4. ¶The populace, as soon as Valerius the dictator became a private citizen, began a most bitter contest, going so far even as to overturn the government. The well-to-do classes insisted, in the case of debts, upon the very letter of the agreement, refusing to abate one iota of it, and so they both failed to secure its fulfillment and came to be deprived of many other advantages; they had failed to recognize the fact that an extreme of poverty is the heaviest of curses and that the desperation which results from it is, especially if shared by a large number of persons, very difficult to combat. This is why not a few politicians voluntarily choose the course which is expedient in preference to that which is absolutely just. Justice is often worsted in an encounter with human nature and sometimes suffers total extinction, whereas expediency, by parting with a mere fragment of justice, preserves the greater portion of it intact.
Now the cause of most of the troubles that the Romans had lay in the unyielding attitude adopted by the more powerful class toward its inferiors. Many remedies were afforded them against delays in payment of debts, one of which was that in case it happened that several persons had been lending to anybody, they had authority to divide his body piecemeal according to the proportionate amounts that he was owing. Yet, however much this principle had been declared legal, still it had surely never been put into practice. For how could a nation have proceeded to such lengths of cruelty when it frequently granted to those convicted of some crime a refuge for their preservation and allowed such as were thrust from the cliffs of the Capitoline to live in case they should survive the experience? (Mai, p.143. Cp. Zonaras. 7, 14.)
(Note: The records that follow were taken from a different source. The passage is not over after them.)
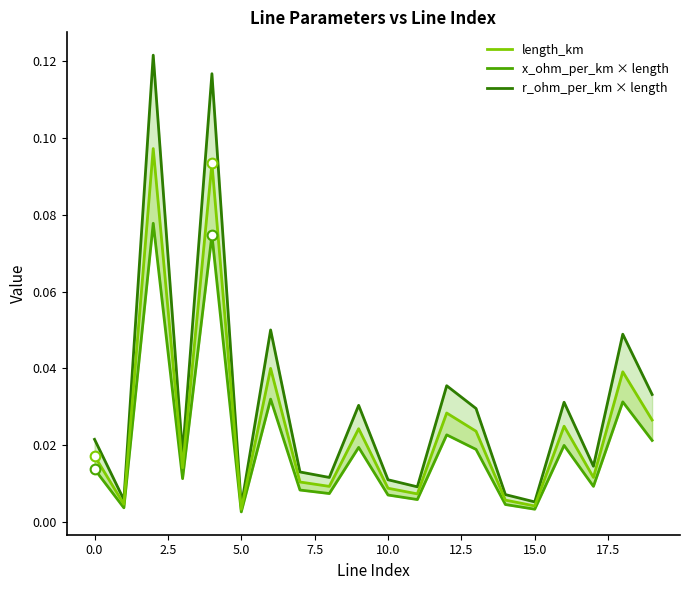

Reading right to left, extract all data points from this chart.

length_km: 0.0	0.0	0.0	0.0	0.0	0.0	0.0	0.0	0.0	0.0	0.0	0.0	0.0	0.0	0.0	0.1	0.0	0.1	0.0	0.0
x_ohm_per_km × length: 0.0	0.0	0.0	0.0	0.0	0.0	0.0	0.0	0.0	0.0	0.0	0.0	0.0	0.0	0.0	0.1	0.0	0.1	0.0	0.0
r_ohm_per_km × length: 0.0	0.0	0.0	0.0	0.0	0.0	0.0	0.0	0.0	0.0	0.0	0.0	0.0	0.1	0.0	0.1	0.0	0.1	0.0	0.0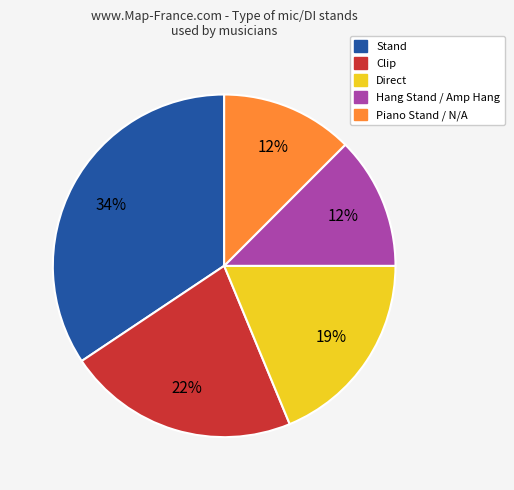

Does any single category account for the majority?

No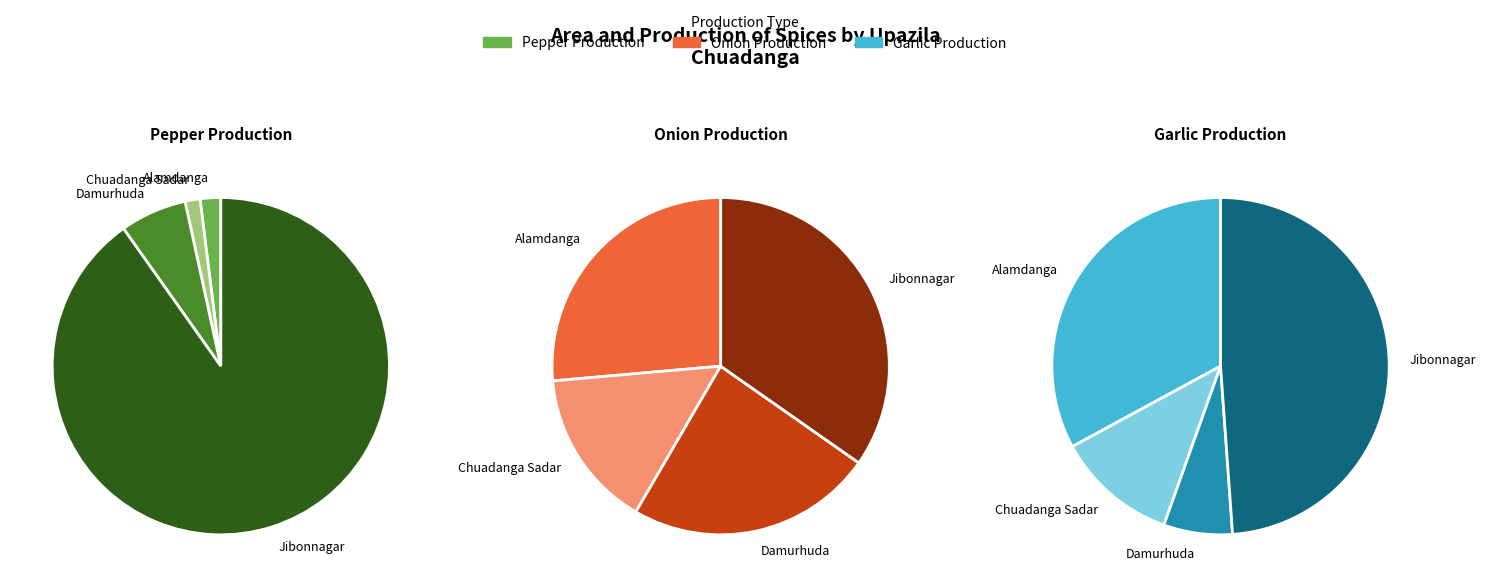

The Jibonnagar slice represents 49% of the pie. True or false?

True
5. ¶Those who were owing debts took possession of a certain hill and having placed one Gaius at their head proceeded to secure their food from the country as from hostile territory, thereby demonstrating that the laws were weaker than arms, and justice than their desperation. The senators being in terror both that this party might become more estranged and that the neighboring tribes in view of the crisis might join in an attack upon them proposed terms to the rebels offering everything that they hoped might please them. The seceders at first were for brazening it out, but were brought to reason in a remarkable way. When they kept up a series of disorderly shouts, Agrippa, one of the envoys, begged them to hearken to a fable and having obtained their consent spoke as follows. Once all the Members of Man began a contention against the Belly, saying that they worked and toiled without food or drink, being at the beck and call of the Belly in everything, whereas it endured no labor and alone got its fill of nourishment. And finally they voted that the Hands should no longer convey aught to the Mouth nor the latter receive anything, to the end that the Belly might so far as possible come to lack both food and drink and so perish. Now when this measure was determined and put into execution, at first the entire body began to wither away and next it collapsed and gave out. Accordingly, the members through their own evil state grew conscious that the Belly was the salvation of them and restored to it its nourishment.